Pour Bruxelles la balle est désormais dans le camp de la Chine. « Mieux vaut pas d’accord qu’un mauvais accord », affirme un proche collaborateur de Charles Michel.
Lui-même a d’ailleurs donné le ton dès le début du sommet : « l’Europe doit être un acteur et pas un terrain de jeux », a averti le Président du Conseil européen, n’hésitant pas à évoquer les sujets qui fâchent face à Xi Jinping, en particulier les questions relatives aux droits de l’homme.
Preuve que les Vingt sept sont bel et bien décidés à instaurer un vrai rapport de force avec Pékin, partenaire incontournable mais désormais qualifié de « rival systémique ».
Une défiance croissante
Une défiance croissante de la part des Etats membres que Wang Yi, le ministre des Affaires étrangères chinois, a d’ailleurs pu mesurer lors de sa tournée européenne organisée du 25 août au 2 septembre.
Venu vanter les bienfaits de la coopération entre les deux blocs, il n’a pas été reçu avec les cordialités d’usage. A Berlin la rencontre a quasiment viré à la confrontation. Ce qui témoigne, aussi, d’un changement de cap radical dans la stratégie de l’Allemagne vis-à-vis de son premier partenaire commercial.

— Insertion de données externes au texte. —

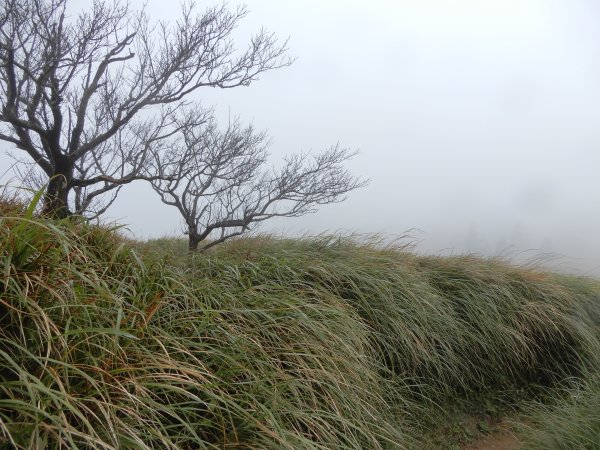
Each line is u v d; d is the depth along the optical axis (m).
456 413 5.07
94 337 2.73
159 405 2.53
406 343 4.84
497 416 5.21
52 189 5.13
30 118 5.07
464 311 5.83
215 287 3.98
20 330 2.51
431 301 5.44
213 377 2.86
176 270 4.14
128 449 2.33
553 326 6.13
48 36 4.96
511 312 5.97
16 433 2.10
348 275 5.15
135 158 6.06
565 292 6.80
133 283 3.55
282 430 2.81
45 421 2.23
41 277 2.66
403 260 6.14
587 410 4.38
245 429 2.89
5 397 2.30
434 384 5.10
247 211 6.83
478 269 6.45
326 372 3.46
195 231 6.37
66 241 2.73
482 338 5.60
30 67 5.31
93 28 5.21
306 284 4.82
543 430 4.36
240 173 6.77
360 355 3.98
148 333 3.02
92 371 2.56
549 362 6.10
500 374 5.62
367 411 3.55
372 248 6.27
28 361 2.46
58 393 2.09
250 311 3.67
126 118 5.42
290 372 3.53
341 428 3.43
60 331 2.66
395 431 3.75
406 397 4.79
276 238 6.32
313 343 3.77
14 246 2.66
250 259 5.08
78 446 2.30
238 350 3.28
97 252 3.68
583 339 6.17
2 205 3.34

Et si Angela Merkel a tout intérêt à conclure l’accord d’investissement négocié avec la Chine, qu’elle a d’ailleurs érigé comme l’une des priorités de la présidence allemande de l’UE, elle a voulu réaffirmer, lors du dernier sommet, que les Européens n’étaient plus les partenaires complaisants d’hier mais qu’ils pouvaient se montrer aussi coriaces que les Etats-Unis.
Une stratégie susceptible de se révéler payante, selon Marc Julienne, chercheur à l’Institut français des relations internationales (IFRI). « On oublie trop souvent que la Chine a beaucoup d’intérêt à coopérer avec l’Europe. Et de plus en plus d’intérêt puisque la rivalité sino-américaine s’accentue, qu’un grand nombre d’entreprises chinoises ou de produits chinois n’ont plus accès au marché américain. Et donc le marché européen devient de plus en plus important. »
Un accord est-il possible avant fin 2020 ?
Mais si la Chine affirme être dans de bonnes dispositions pour négocier, elle n’aurait fait jusqu’ici que des concessions mineures, déplore-t-on à la Commission. Et faute de pression directe sur Pékin, il est peu probable que Xi Jinping cède aux demandes des Européens.
« L’UE est devenue plus vigilante, plus affirmée mais elle ne s’engagera pas sur la voie choisie par Trump », analyse un diplomate européen. Dans ce contexte, un accord reste-t-il possible fin 2020 ?
« C’est peu probable, estime cette même source. Attendons le résultat des élections américaines pour établir un pronostic plus fiable ». Selon cet expert, l’issue du scrutin, aux Etats-Unis, pourrait être déterminante dans la phase finale du bras de fer opposant Bruxelles à Pékin.